After reviewing other recent transactions, the team recommended offering retention bonuses to
employees the firms wanted to keep, as Citigroup had done when combining with Travelers. The team also
recommended that moves be taken to create a unified culture to avoid the kind of divisions that plagued
AOL Time Warner. HP executives learned to move quickly, making tough decisions early with respect to
departments, products, and executives. By studying the 1984 merger between Chevron and Gulf Oil, where
it had taken months to name new managers, integration was delayed and employee morale suffered. In
contrast, after Chevron merged with Texaco in 2001, new managers were appointed in days, contributing to
a smooth merger.
Disputes between HP and former Compaq staff sometimes emerged over issues such as the different
approaches to compensating sales people. These issues were resolved by setting up a panel of up to six
sales managers enlisted from both firms to referee the disagreements. HP also created a team to deal with
combining the corporate cultures and hired consultants to document the differences. A series of workshops
involving employees from both organizations were established to find ways to bridge actual or perceived
differences. Teams of sales personnel from both firms were set up to standardize ways to market to
common customers. Schedules were set up to ensure that agreed-upon tactics were actually implemented in
a timely manner. The integration managers met with Ms. Fiorina weekly.

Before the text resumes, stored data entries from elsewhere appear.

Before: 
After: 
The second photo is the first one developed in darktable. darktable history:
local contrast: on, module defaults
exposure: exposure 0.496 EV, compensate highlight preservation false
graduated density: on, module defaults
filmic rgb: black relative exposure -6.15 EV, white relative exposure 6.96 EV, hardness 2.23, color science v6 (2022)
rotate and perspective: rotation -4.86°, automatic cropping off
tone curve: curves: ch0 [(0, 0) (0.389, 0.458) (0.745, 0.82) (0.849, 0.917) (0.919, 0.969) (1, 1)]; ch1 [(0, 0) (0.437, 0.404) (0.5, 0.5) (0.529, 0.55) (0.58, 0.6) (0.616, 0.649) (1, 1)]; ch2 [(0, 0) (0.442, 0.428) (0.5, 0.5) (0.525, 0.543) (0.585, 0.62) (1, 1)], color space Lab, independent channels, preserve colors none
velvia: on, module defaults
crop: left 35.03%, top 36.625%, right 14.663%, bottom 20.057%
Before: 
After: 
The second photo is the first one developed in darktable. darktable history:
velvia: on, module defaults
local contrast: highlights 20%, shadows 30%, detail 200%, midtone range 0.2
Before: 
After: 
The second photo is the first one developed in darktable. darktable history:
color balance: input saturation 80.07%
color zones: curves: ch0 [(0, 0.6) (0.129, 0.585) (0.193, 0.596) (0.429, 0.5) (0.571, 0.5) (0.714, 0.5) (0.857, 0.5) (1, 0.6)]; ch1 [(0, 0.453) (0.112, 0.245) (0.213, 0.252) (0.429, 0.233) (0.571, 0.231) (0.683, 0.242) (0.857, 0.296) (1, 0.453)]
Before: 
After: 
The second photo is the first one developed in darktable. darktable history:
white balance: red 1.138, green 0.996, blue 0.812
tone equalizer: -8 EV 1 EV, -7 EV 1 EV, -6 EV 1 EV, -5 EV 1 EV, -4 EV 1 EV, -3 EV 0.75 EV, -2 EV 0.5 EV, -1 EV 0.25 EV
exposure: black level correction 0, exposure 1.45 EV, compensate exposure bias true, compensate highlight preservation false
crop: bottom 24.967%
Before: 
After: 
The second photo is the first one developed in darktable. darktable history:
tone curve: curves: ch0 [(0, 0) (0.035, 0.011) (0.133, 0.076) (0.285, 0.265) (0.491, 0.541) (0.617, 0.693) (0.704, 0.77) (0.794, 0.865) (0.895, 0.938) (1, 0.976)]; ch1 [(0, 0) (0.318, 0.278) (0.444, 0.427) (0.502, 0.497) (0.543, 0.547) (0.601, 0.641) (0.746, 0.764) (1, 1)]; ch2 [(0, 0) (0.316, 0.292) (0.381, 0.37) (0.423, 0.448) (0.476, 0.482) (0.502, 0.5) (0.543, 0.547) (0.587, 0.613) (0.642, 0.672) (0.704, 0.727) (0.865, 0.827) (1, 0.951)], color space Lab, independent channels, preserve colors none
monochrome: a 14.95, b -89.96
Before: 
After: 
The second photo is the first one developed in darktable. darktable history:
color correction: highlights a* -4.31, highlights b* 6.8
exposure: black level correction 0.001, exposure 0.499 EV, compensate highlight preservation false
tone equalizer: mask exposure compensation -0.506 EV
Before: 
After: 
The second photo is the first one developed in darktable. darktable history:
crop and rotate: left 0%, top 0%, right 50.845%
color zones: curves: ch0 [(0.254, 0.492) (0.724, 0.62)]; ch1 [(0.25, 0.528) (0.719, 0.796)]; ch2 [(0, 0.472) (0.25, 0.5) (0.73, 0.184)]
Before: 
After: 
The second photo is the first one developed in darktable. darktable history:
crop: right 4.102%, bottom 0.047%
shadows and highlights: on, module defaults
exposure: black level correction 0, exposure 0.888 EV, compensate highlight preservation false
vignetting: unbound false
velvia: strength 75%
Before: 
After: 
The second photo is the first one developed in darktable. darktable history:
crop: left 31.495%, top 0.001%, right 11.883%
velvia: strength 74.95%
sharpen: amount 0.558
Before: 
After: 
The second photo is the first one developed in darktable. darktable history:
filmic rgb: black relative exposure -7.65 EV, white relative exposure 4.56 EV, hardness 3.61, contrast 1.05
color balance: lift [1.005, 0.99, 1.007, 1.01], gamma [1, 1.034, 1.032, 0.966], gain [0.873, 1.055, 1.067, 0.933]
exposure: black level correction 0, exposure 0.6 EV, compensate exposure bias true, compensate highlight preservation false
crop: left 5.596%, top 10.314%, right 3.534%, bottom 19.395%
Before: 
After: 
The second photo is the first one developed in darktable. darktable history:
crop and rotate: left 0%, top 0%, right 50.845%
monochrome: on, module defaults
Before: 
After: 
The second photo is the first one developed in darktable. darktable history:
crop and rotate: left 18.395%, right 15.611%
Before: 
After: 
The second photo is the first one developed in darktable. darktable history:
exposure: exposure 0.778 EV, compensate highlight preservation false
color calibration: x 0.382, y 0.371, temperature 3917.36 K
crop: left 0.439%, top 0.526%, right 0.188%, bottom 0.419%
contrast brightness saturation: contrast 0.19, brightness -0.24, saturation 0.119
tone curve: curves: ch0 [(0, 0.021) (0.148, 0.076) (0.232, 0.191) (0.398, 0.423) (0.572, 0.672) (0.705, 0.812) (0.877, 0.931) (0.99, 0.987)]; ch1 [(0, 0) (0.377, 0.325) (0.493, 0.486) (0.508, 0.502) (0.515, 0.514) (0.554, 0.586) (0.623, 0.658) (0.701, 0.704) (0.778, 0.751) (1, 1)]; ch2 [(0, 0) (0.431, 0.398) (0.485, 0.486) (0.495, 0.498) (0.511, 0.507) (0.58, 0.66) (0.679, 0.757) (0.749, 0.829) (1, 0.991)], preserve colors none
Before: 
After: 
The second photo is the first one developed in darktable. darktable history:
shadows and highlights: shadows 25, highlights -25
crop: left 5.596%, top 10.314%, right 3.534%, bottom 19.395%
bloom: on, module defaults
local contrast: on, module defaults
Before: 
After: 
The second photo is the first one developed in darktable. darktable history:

The results of this intense preplanning effort were evident by the end of the first year following closing.
HP eliminated duplicate product lines and closed dozens of facilities. The firm cut 12,000 jobs, 2,000 more
than had been planned at that point in time, from its combined 150,000 employees. HP achieved $3 billion
in savings from layoffs, office closures, and consolidating its supply chain. Its original target was for
savings of $2.4 billion after the first 18 months.
Despite realizing greater than anticipated cost savings, operating margins by 2004 in the PC business
fell far short of expectations. This shortfall was due largely to declining selling prices and a slower than
predicted recovery in PC unit sales. The failure to achieve the level of profitability forecast at this time of
the acquisition contributed to the termination of Ms. Fiorina in early 2005.
Discussion Questions
1. Explain how premerger planning aided in the integration of HP and Compaq.